Schoolhouse Shock

How much longer will schools be able to keep up with fast-growing communities?

School district officials and consultants have a warning for the young families buying up houses in the new developments ringing the Valley: Don't expect a neighborhood school for your kids.

Double sessions, packed classrooms and long bus rides will be a reality in the not-so-distant future if laws for finding and buying school sites don't change, they say.

The long-term impact of policies regarding new school construction is one of many important issues almost off the radar of the Arizona Legislature this year, as lawmakers struggle with an immediate budget crisis.

Mark Poutenis

State schools chief Tom Horne has proposed dismantling the School Facilities Board, but both Democrats and Republicans say that idea will go nowhere.

Even those with the most dire of concerns hesitate to complain. They don't want to jeopardize the funding they already have by demanding more money or pushing for changes in state law that would force developers to provide land for schools.

Under current law, the Arizona School Facilities Board, created in 1998 after years of legal battles over school funding, pays for new schools and capital improvements. In the past, school districts that wanted to build new schools asked taxpayers to pass bonds. The courts said that was inequitable, and lawmakers created the board to control school capital projects.

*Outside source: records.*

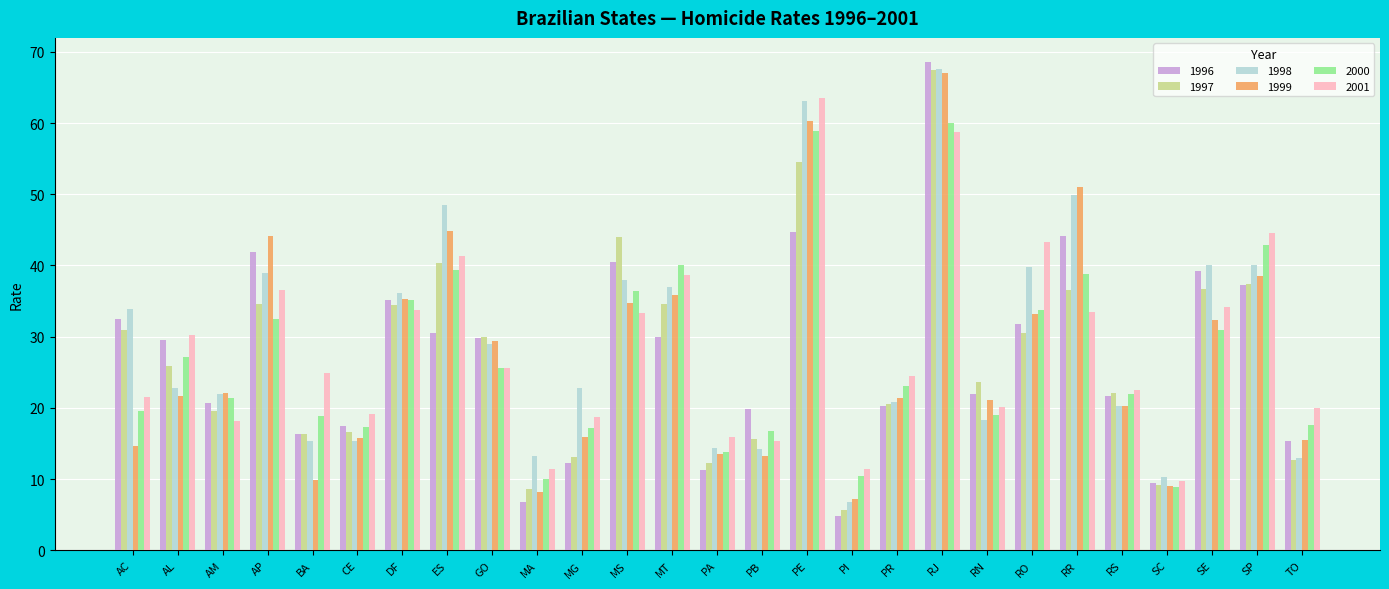

The value of 1998 at PB is 20.2. True or false?

False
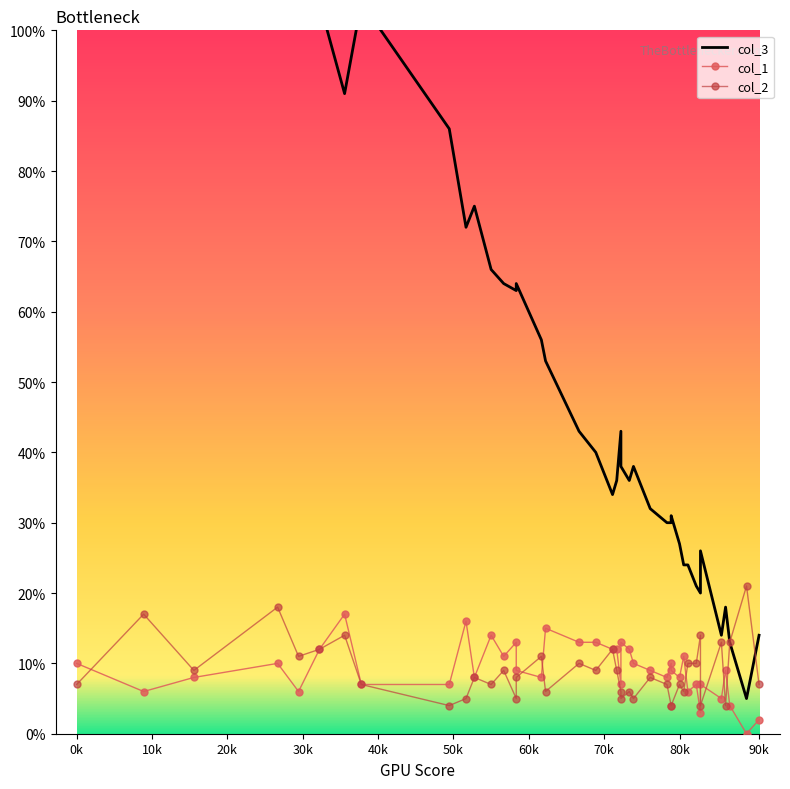

How many lines are shown in the chart?

3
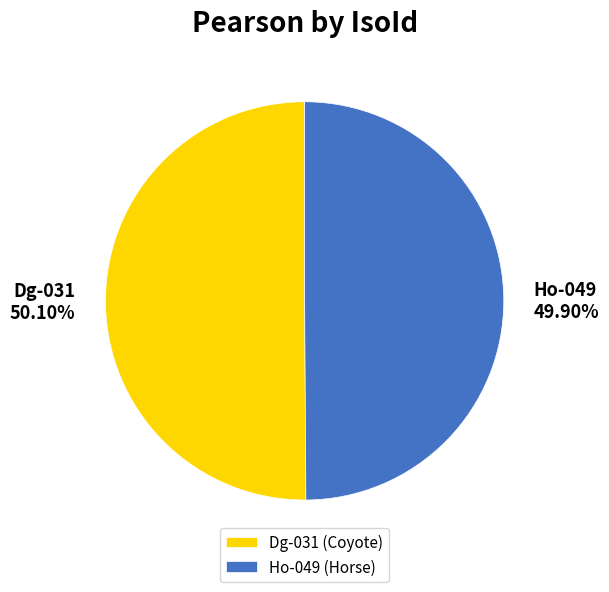

To the nearest percent, what percentage of the pie is Ho-049?

50%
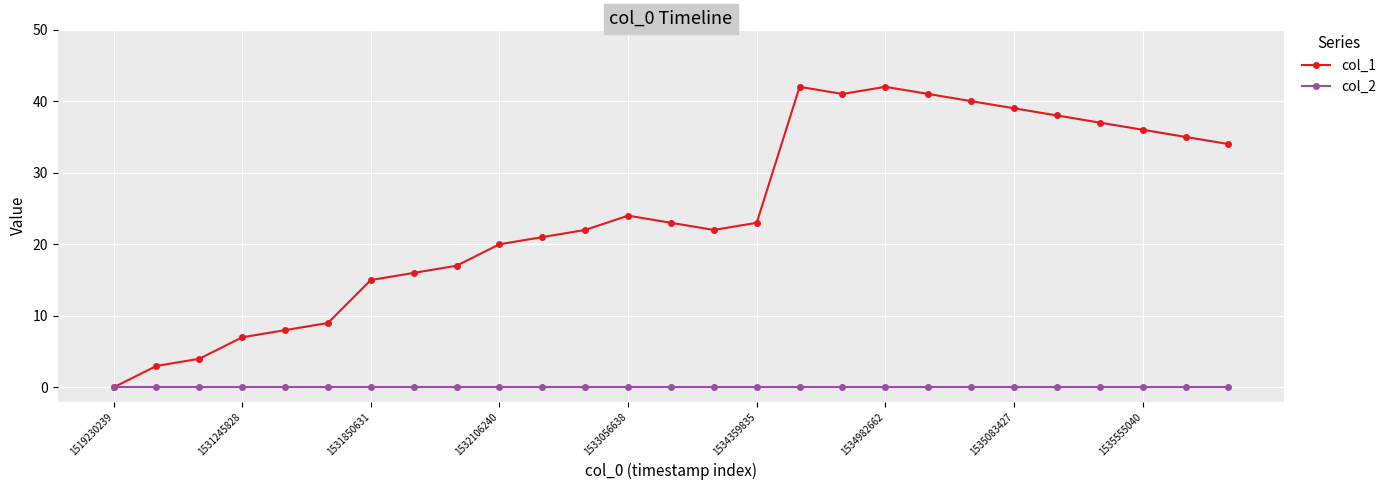

What are all the series names shown in the legend?

col_1, col_2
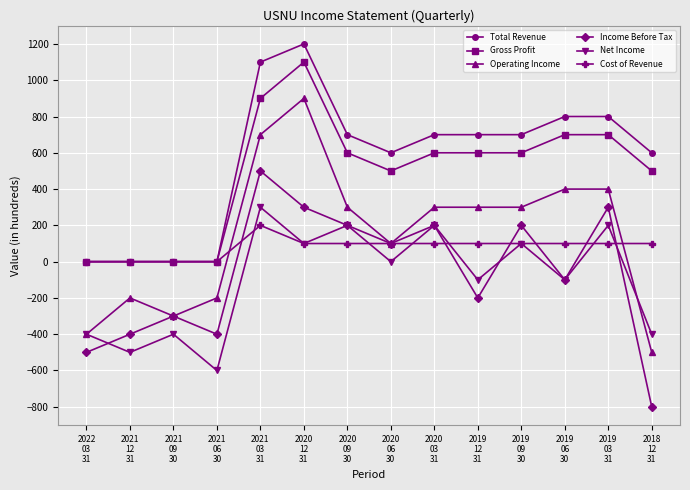

Which series changed the most between 2021
09
30 and 2020
03
31?

Total Revenue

Ed Boot, acting director of the School Facilities Board, insists there's no problem at all. Two weeks ago, the board received $402 million in funding. Currently, they are working on schools that will open in 2006.

"Every school that has been asked for that qualifies under our program, as of today, [has been approved]," Boot says.

But school officials say exploding growth is already creating a demand for new schools greater than they can keep up with. Until now, schools have been lucky for the most part enough developers have been willing to provide land for schools.

The donations of land and money are strictly voluntary; there is no provision in Arizona law that requires a developer to donate a school site, although there is a requirement that a developer set aside land for a school with an option for the district to buy it.

The idea has worked well, in many cases. Boot says that since 1999, 40 parcels of land worth more than $78 million have been donated by developers and other landowners. The contributor gets a 30 percent tax credit, and homebuilders get to sell homes near schools. (Although that's not as big a plus as one might think, since all a developer has to do to entice buyers is mark off a reserved school site on a development plan a site that could just as easily end up holding more homes, rather than a school.)

But when the idea doesn't work, there can be disaster, as Tom Murphy has learned. Murphy is executive director of planning and support for the Dysart Unified School District, which includes parts of west Phoenix, Surprise and El Mirage.

Dysart is one of the fastest-growing districts in the state. This year, the district opened its seventh elementary school. In 2008, the 20th is slated for completion.

Murphy is quick to point out that the School Facilities Board has been good to Dysart. The board has approved two high school sites at up to 60 acres, a high school site is much harder to acquire from a developer than a 15-acre elementary school site and has been able to get other sites donated by developers.

"It's hard for us to cross the School Facilities Board because they would like to rule with authority, and if we disagree, we have to make a lot of mea culpas," Murphy says. But he adds that while he's had no complaints up to now, his district is on a "collision course."

Dysart has no extra money to supplement land purchases. Right now, almost all of the district's capital goes into portable classrooms.

Some developers are more friendly than others. Murphy and Dysart are currently in a battle with Scottsdale-based Stardust Development, over putting a school in a community called Rancho Gabriela. Land was reserved for an elementary school site, but now the developer wants $1.8 million for the 15 acres.

Murphy is incredulous. "It's not Beverly Hills and it's not Manhattan. It's Surprise, Arizona, where land is going for about $35,000 an acre," he says.

"It's kind of a cute little game," Murphy continues. "Yeah, I'm going to make [the land] available to them for a price I know they can't afford to pay, so they'll have to walk. That's not the intent of a reservation."

Dysart is considering taking Stardust to court. But the district had better act fast. The development is slated for completion in 2004, Murphy says.

Yes, Dysart could ask the School Facilities Board to purchase the land for the school, but the board expects to get the land donated or discounted to 50 percent of the market value, Murphy says.

Stardust did not return a call for comment.

Tim O'Malley, of The O'Malley Group, consults with rural school districts. He says such situations are not uncommon, and believes the law needs to change to force developers to donate land or money.

"Fiscally, I understand what they're doing. They're there to make as much money as they can," O'Malley says, adding, "I think that developers need to realize the impact they have on the communities where they develop."